主要由矿物油（或合成润滑油）和稠化剂调制而成。

润滑脂检测请立即搜索青岛东标能源检测中心，专业的第三方油品检测机构，专注检测，值得信赖！润滑油检测项目有：外观、色度、密度、粘度、粘度指数、闪点、凝点、倾点、酸碱值、中和值、水分、机械杂质、灰分、硫酸灰分、残炭、泡沫性、凝胶指数、过滤性、承受能力、清洁度、液相锈蚀、抗擦伤试验、初馏点、油膜质量、蒸发量、防腐蚀性、硬化实验等等。

润滑脂主要是由稠化剂、基础油、添加剂三部分组成。

一般润滑脂中稠化剂含量约为10%-20%，基础油含量约为75%-90%，添加剂及填料的含量在5%以下。

2.26-6l.基础油基础油是润滑脂分散体系中的分散介质，它对润滑脂的性能有较大影响。

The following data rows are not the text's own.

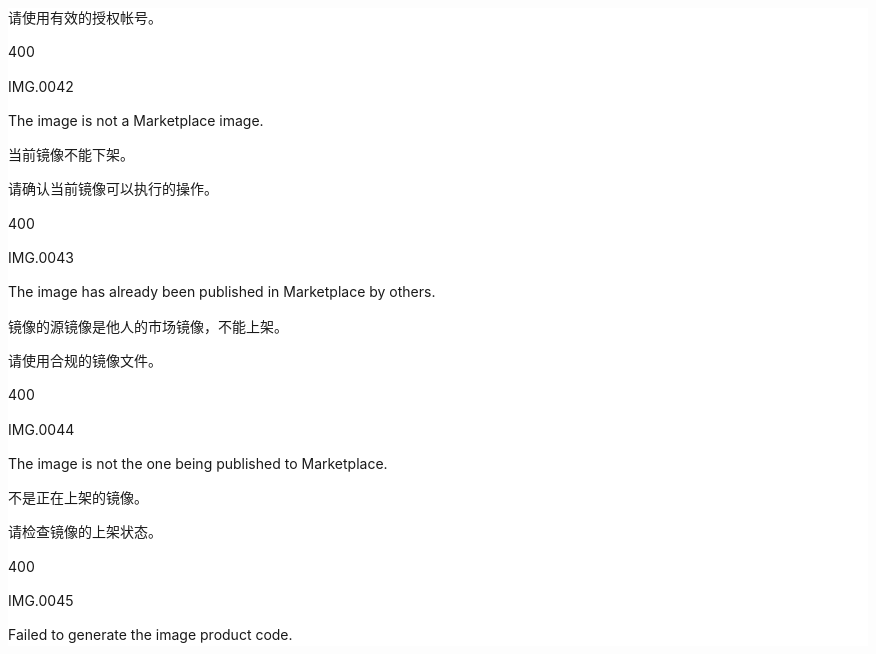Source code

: <td class="cellrowborder" valign="top" width="27.060000000000002%" headers="mcps1.2.6.1.5 "><p id="p8689142663519"><a name="p8689142663519"></a><a name="p8689142663519"></a>请使用有效的授权帐号。</p>
</td>
</tr>
<tr id="row26054550114422"><td class="cellrowborder" valign="top" width="10.17%" headers="mcps1.2.6.1.1 "><p id="p9713115771816"><a name="p9713115771816"></a><a name="p9713115771816"></a>400</p>
</td>
<td class="cellrowborder" valign="top" width="12.04%" headers="mcps1.2.6.1.2 "><p id="p64636605114454"><a name="p64636605114454"></a><a name="p64636605114454"></a>IMG.0042</p>
</td>
<td class="cellrowborder" valign="top" width="28.4%" headers="mcps1.2.6.1.3 "><p id="p187014265389"><a name="p187014265389"></a><a name="p187014265389"></a>The image is not a Marketplace image.</p>
</td>
<td class="cellrowborder" valign="top" width="22.33%" headers="mcps1.2.6.1.4 "><p id="p60062698115557"><a name="p60062698115557"></a><a name="p60062698115557"></a>当前镜像不能下架。</p>
</td>
<td class="cellrowborder" valign="top" width="27.060000000000002%" headers="mcps1.2.6.1.5 "><p id="p136896267350"><a name="p136896267350"></a><a name="p136896267350"></a>请确认当前镜像可以执行的操作。</p>
</td>
</tr>
<tr id="row35563665114422"><td class="cellrowborder" valign="top" width="10.17%" headers="mcps1.2.6.1.1 "><p id="p1871335761812"><a name="p1871335761812"></a><a name="p1871335761812"></a>400</p>
</td>
<td class="cellrowborder" valign="top" width="12.04%" headers="mcps1.2.6.1.2 "><p id="p9663099114454"><a name="p9663099114454"></a><a name="p9663099114454"></a>IMG.0043</p>
</td>
<td class="cellrowborder" valign="top" width="28.4%" headers="mcps1.2.6.1.3 "><p id="p12883182614386"><a name="p12883182614386"></a><a name="p12883182614386"></a>The image has already been published in Marketplace by others.</p>
</td>
<td class="cellrowborder" valign="top" width="22.33%" headers="mcps1.2.6.1.4 "><p id="p30727948115557"><a name="p30727948115557"></a><a name="p30727948115557"></a>镜像的源镜像是他人的市场镜像，不能上架。</p>
</td>
<td class="cellrowborder" valign="top" width="27.060000000000002%" headers="mcps1.2.6.1.5 "><p id="p19689152663514"><a name="p19689152663514"></a><a name="p19689152663514"></a>请使用合规的镜像文件。</p>
</td>
</tr>
<tr id="row13134918114422"><td class="cellrowborder" valign="top" width="10.17%" headers="mcps1.2.6.1.1 "><p id="p1448137161916"><a name="p1448137161916"></a><a name="p1448137161916"></a>400</p>
</td>
<td class="cellrowborder" valign="top" width="12.04%" headers="mcps1.2.6.1.2 "><p id="p65077567114454"><a name="p65077567114454"></a><a name="p65077567114454"></a>IMG.0044</p>
</td>
<td class="cellrowborder" valign="top" width="28.4%" headers="mcps1.2.6.1.3 "><p id="p889716268388"><a name="p889716268388"></a><a name="p889716268388"></a>The image is not the one being published to Marketplace.</p>
</td>
<td class="cellrowborder" valign="top" width="22.33%" headers="mcps1.2.6.1.4 "><p id="p53422575115557"><a name="p53422575115557"></a><a name="p53422575115557"></a>不是正在上架的镜像。</p>
</td>
<td class="cellrowborder" valign="top" width="27.060000000000002%" headers="mcps1.2.6.1.5 "><p id="p1168915269352"><a name="p1168915269352"></a><a name="p1168915269352"></a>请检查镜像的上架状态。</p>
</td>
</tr>
<tr id="row14180181114422"><td class="cellrowborder" valign="top" width="10.17%" headers="mcps1.2.6.1.1 "><p id="p1946318715196"><a name="p1946318715196"></a><a name="p1946318715196"></a>400</p>
</td>
<td class="cellrowborder" valign="top" width="12.04%" headers="mcps1.2.6.1.2 "><p id="p62688371114454"><a name="p62688371114454"></a><a name="p62688371114454"></a>IMG.0045</p>
</td>
<td class="cellrowborder" valign="top" width="28.4%" headers="mcps1.2.6.1.3 "><p id="p10910172620389"><a name="p10910172620389"></a><a name="p10910172620389"></a>Failed to generate the image product code.</p>
</td>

一般润滑脂多采用中等粘度及高粘度的石油润滑油作为基础油，也有一些为适应在苛刻条件下工作的机械润滑及密封的需要，采用合成涧滑油作为基础油，如酯类油、硅油、聚泣-烯烃油等。

2.稠化剂稠化剂是润滑脂的重要组分，稠化剂分散在基础油中并形成润滑脂的结构骨架，使基础油被吸附和固定在结构骨架中。

润滑脂的抗水性及耐热性主要由稠化剂所决定。

用于制备润滑脂的稠化剂有两大类。

皂基稠化剂（即脂肪酸金属盐）和非皂基稠化剂（烃类、无机类和有机类）。

皂基稠化剂分为单皂基（如钙基脂）、混合皂基（如钙钠基脂）、复合皂基（如复合钙基脂）三种。

90%的润滑脂是用皂基稠化剂制成的。

3.添加剂与填料一类添加剂是润滑脂所待有的，叫胶溶剂，它使油皂结合更加稳定?如甘油与水等。

钙基润滑脂中一旦失去水，其结构就完全被破坏，不能成脂，如甘油在钠基润滑脂中可以调节脂的稠度。